Those Magic Words: “Vigilante Season has been sent to the printer.”
My publisher, Linda Leith, called last week to tell me that Vigilante Season, the second book in the Luc Vanier series, was finally on its way to the printer, marking the end of a long summer of hair-pulling revisions and re-writes. Writing Vigilante Season was great fun, but revising and editing it was less so. It’s a humbling experience to work with good editors and fact-checkers. Nobody’s perfect, and we all benefit from having someone pointing out the imperfections. Everyone did a great job, but I think the fact checker had the most fun, stopping people driving the wrong way up one-way streets and making sure the dead stayed dead, and didn’t reappear like zombies ten pages later.

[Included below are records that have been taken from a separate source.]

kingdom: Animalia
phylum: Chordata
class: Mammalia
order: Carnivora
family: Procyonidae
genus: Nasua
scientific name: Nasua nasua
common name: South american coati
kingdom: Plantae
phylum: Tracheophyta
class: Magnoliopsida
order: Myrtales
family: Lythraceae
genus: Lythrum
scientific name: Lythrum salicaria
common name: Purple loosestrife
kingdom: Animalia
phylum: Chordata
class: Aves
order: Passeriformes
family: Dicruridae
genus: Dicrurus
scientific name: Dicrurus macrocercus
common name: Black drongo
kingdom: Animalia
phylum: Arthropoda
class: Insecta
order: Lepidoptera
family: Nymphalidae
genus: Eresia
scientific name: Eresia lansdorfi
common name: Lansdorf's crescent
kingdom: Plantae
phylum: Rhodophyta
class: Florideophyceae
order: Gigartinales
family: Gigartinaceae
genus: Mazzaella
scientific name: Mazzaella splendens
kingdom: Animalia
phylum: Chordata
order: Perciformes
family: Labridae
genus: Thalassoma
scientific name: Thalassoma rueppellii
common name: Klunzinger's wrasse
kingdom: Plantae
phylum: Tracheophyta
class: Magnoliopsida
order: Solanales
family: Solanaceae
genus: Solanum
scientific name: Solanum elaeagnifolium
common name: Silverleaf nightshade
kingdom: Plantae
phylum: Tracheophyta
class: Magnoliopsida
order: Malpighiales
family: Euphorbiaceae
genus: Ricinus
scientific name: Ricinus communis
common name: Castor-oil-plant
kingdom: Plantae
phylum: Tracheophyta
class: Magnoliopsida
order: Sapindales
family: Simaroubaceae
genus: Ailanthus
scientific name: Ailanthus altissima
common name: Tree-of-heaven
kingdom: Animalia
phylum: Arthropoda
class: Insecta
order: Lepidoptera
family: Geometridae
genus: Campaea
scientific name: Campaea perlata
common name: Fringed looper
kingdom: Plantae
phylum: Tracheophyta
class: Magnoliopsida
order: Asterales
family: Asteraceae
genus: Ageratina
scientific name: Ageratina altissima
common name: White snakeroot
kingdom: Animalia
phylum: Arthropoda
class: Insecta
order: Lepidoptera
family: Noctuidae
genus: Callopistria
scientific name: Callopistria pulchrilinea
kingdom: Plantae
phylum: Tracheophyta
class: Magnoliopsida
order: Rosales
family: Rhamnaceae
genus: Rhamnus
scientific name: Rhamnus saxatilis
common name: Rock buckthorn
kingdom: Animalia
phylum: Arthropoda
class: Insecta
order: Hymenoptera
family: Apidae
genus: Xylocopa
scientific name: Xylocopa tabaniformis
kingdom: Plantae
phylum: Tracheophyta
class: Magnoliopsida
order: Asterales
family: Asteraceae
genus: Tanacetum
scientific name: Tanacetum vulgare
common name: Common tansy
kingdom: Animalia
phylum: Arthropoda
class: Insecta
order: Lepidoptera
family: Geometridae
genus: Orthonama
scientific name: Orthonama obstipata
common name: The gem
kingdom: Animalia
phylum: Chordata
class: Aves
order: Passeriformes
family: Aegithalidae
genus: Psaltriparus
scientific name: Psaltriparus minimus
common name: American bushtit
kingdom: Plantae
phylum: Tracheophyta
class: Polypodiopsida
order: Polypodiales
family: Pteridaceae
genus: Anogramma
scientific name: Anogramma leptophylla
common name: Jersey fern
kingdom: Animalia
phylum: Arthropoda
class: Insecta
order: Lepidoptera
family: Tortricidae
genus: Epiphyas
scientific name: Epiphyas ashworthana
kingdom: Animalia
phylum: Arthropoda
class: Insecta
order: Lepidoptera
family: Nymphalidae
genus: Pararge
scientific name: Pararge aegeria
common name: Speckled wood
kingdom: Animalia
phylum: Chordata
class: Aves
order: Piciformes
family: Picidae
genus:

So I am happy to see Vigilante Season go to print. It’s hard to let go, but it’s satisfying to get it finished at last.
In the novel, Inspector Luc Vanier is in Hochelaga investigating the brutal murder of a local drug dealer. Hochelaga is a blue collar neighbourhood in Montreal’s east end that has been all but abandoned by the political class, and a paramilitary group, the Société des Patriotes de Montréal, has stepped into the vacuum and begun flexing its muscle. The local police commander is proud of the declining crime statistics, but Vanier suspects the neighbourhood cleanup may involve murdering the unwanted. When Vanier is suspended for beating a young suspect, he’s on his own, fighting to prove his innocence and discover who really controls the streets, while struggling to help his son, Alex, back from Afghanistan and crippled by PTSD.
Vigilante Season will be published in October 2013, and Quill and Quire has listed Vigilante Season in their fall preview of the “most anticipated Canadian Fiction.”.